## PROMPT 1
Retype the commentary on Dean's arc in season 14 word for word, in full.

## EXCERPTED TEXT
Sam has faith, Dean's a skeptic. Throughout s14 we saw what it would take to break Dean to the point where he would accept the word of God without question. It literally took the entire season, more than half of it revolving around his possession and complete loss of free will and self, building him up when Michael left him again and giving him a false sense of security to begin to feel comfortable building emotional bridges to his entire family (including Jack), only to tear it all down and lose himself to Michael again on a whim, losing Mary again, losing Jack to soullessness because of his own failed choices (in his estimation, at least). This process of showing Dean how little power and control he has over his own existence was furthered by Billie presenting him with the supposed singular solution to save the world, which Dean interpreted to mean the most horrifying iteration of self-sacrifice the show has ever presented to us-- an eternity spent at the bottom of the ocean, locked with Michael in the Ma'lak box. Ironically, just as he was beginning to think of himself as something more than just a weapon, the parallel can't help but be drawn to the First Blade, which Cain had thrown to the bottom of the ocean in a similar fashion. Which should only serve to remind us that even that's not a permanent solution to any problem. And I think THAT was the lesson Billie truly wished Dean to understand. Jack is the one who ends up making the true sacrifice (his own human soul) to kill Michael once and for all, and Dean is left with the guilt of that.
But several other important incidents in s14 tie directly back to this, too. 14.08, playing with life and death, learning about what truly matters in someone's destiny after death, and what the Winchesters are willing to do to save a loved one. Ironically, in the process, Cas is backed into a corner, making a deal with the Empty Entity for his own happiness in exchange for Jack's soul.
Nothing ever comes for free. The Winchesters have been juggling these horrific choices and sacrifices their entire lives, and nothing is ever just as simple as an uncomplicated win.

## SUPPLIED RECORDS
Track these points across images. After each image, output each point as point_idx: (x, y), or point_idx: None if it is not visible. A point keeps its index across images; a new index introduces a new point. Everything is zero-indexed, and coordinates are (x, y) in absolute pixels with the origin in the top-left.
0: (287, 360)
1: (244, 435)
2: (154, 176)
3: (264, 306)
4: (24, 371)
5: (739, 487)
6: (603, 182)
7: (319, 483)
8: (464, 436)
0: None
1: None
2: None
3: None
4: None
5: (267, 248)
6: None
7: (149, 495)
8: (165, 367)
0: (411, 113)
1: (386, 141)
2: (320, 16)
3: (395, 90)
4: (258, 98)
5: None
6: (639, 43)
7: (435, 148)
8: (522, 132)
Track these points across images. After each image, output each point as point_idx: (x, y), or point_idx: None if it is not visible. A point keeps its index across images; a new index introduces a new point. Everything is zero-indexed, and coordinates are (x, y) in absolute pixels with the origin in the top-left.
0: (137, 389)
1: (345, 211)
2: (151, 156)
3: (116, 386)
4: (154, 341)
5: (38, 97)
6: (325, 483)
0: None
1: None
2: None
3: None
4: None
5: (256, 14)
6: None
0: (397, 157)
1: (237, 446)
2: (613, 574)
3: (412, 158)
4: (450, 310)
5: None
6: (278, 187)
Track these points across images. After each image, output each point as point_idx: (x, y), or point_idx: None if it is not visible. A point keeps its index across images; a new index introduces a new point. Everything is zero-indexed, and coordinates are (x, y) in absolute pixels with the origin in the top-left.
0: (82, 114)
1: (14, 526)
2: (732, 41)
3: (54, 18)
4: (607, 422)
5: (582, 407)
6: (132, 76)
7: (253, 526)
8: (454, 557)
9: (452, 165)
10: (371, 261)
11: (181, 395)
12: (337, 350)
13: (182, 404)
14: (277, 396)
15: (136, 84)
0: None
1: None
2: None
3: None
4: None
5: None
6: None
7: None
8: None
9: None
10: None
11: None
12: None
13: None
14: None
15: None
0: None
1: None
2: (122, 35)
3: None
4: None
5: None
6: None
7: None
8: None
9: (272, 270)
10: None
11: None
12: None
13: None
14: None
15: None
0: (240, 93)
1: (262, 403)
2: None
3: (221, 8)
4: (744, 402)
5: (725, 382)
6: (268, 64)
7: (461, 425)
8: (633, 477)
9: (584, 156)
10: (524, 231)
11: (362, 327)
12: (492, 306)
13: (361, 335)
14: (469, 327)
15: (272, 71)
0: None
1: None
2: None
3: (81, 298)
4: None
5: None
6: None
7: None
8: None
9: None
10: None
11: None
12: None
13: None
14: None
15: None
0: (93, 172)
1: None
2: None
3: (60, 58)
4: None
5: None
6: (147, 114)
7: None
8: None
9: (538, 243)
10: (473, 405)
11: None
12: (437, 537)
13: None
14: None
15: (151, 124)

## PROMPT 2
Echo the rows from their very first line through the line containing "7: (149, 495)", both included, and nothing more.

## SOLUTION 1
Sam has faith, Dean's a skeptic. Throughout s14 we saw what it would take to break Dean to the point where he would accept the word of God without question. It literally took the entire season, more than half of it revolving around his possession and complete loss of free will and self, building him up when Michael left him again and giving him a false sense of security to begin to feel comfortable building emotional bridges to his entire family (including Jack), only to tear it all down and lose himself to Michael again on a whim, losing Mary again, losing Jack to soullessness because of his own failed choices (in his estimation, at least). This process of showing Dean how little power and control he has over his own existence was furthered by Billie presenting him with the supposed singular solution to save the world, which Dean interpreted to mean the most horrifying iteration of self-sacrifice the show has ever presented to us-- an eternity spent at the bottom of the ocean, locked with Michael in the Ma'lak box. Ironically, just as he was beginning to think of himself as something more than just a weapon, the parallel can't help but be drawn to the First Blade, which Cain had thrown to the bottom of the ocean in a similar fashion. Which should only serve to remind us that even that's not a permanent solution to any problem. And I think THAT was the lesson Billie truly wished Dean to understand. Jack is the one who ends up making the true sacrifice (his own human soul) to kill Michael once and for all, and Dean is left with the guilt of that.
But several other important incidents in s14 tie directly back to this, too. 14.08, playing with life and death, learning about what truly matters in someone's destiny after death, and what the Winchesters are willing to do to save a loved one. Ironically, in the process, Cas is backed into a corner, making a deal with the Empty Entity for his own happiness in exchange for Jack's soul.
Nothing ever comes for free. The Winchesters have been juggling these horrific choices and sacrifices their entire lives, and nothing is ever just as simple as an uncomplicated win.

## SOLUTION 2
Track these points across images. After each image, output each point as point_idx: (x, y), or point_idx: None if it is not visible. A point keeps its index across images; a new index introduces a new point. Everything is zero-indexed, and coordinates are (x, y) in absolute pixels with the origin in the top-left.
0: (287, 360)
1: (244, 435)
2: (154, 176)
3: (264, 306)
4: (24, 371)
5: (739, 487)
6: (603, 182)
7: (319, 483)
8: (464, 436)
0: None
1: None
2: None
3: None
4: None
5: (267, 248)
6: None
7: (149, 495)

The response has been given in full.